Kentucky Conference Addresses “Biblical Sexuality In the Black Church”

Louisville pastor Joel Bowman, organizer of the "Biblical Sexuality in the Black Church” symposium, addresses the Sept. 19 gathering. Photo by Myriah Snyder
Louisville pastor Joel Bowman, organizer of the “Biblical Sexuality in the Black Church” symposium, addresses the Sept. 19 gathering. Photo by Myriah Snyder

“The sexual revolution in the black church” was among the topics addressed at a Louisville, Ky., symposium on “Biblical Sexuality in the Black Church.”

More than 400 people gathered for the Sept. 19 sessions at Forest Baptist Church, where several Southern Baptists made presentations. Among them were symposium organizer Joel Bowman, pastor of Temple of Faith Baptist Church in Louisville, and Curtis Woods, the Kentucky Baptist Convention’s associate executive director for convention relations.

“The overarching purpose [of the symposium] is to equip African American pastors and churches with information about a biblical worldview pertaining to sexuality and how to communicate the same to the congregations that we serve,” Bowman said, calling the event a “historical moment in the African American church in Louisville.”

Bowman, founder of African Americans for Biblical Authority, said it has been a “passion of mine to communicate very specifically and poignantly about sex and sexuality because I think the church has been woefully negligent in that regard.”

He added, “I have observed over time a very disturbing trend amongst very powerful and influential Christian leaders to compromise the truth of God’s Word.
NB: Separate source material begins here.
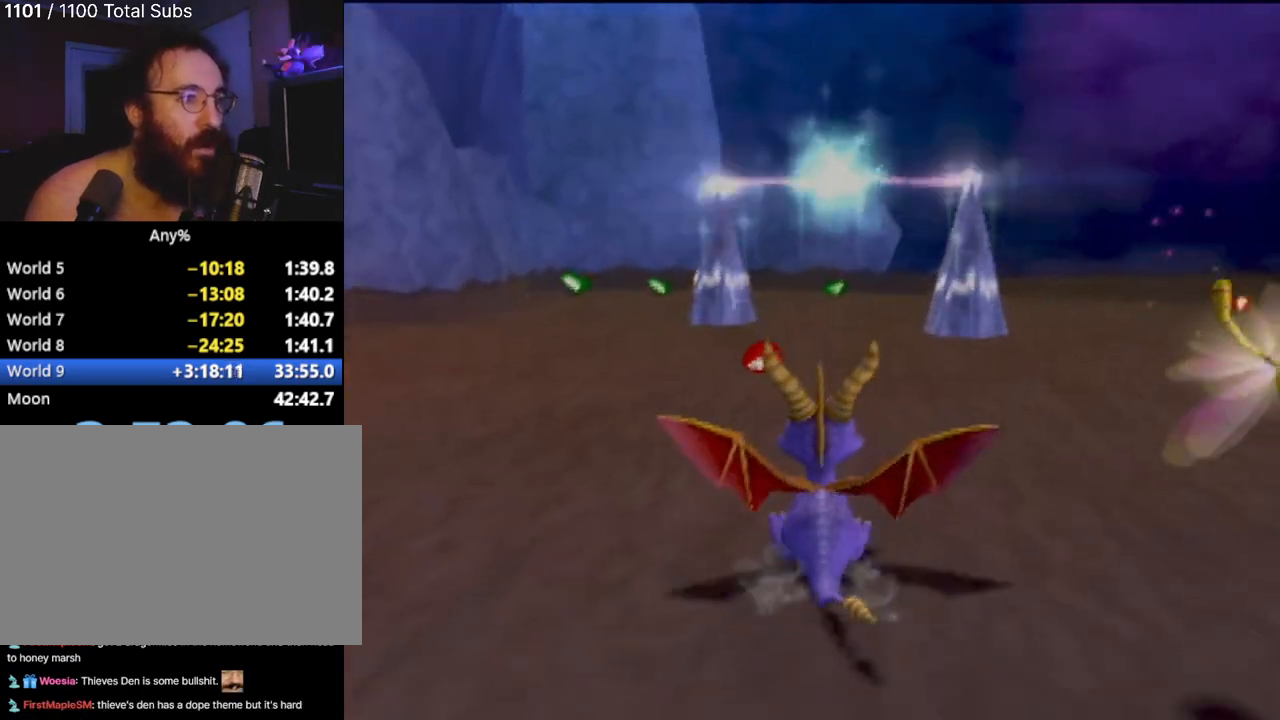
{"buttons": [], "left_stick": "down", "events": [[150, "L1", "up"], [150, "left_stick", "down-left"], [367, "left_stick", "down"]]}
I think a lot of the fallacious teaching we’re hearing about sex, and most notably homosexuality, is rooted in preachers, pastors and church leaders not respecting what the Bible is.”

Christians must not “use the Bible to say what we want it to say,” Bowman said. “God never intended the Scriptures to do that.”

Though the conference focused on biblical sexual morality in an African American church context, conference organizers did not intend to “pathologize the black church as though it were morally insufficient,” Bowman said. “In all fairness to the historically black church, this is a universal problem.”

Woods’ presentation addressed “the sexual revolution in the black church” from a theological and historical perspective.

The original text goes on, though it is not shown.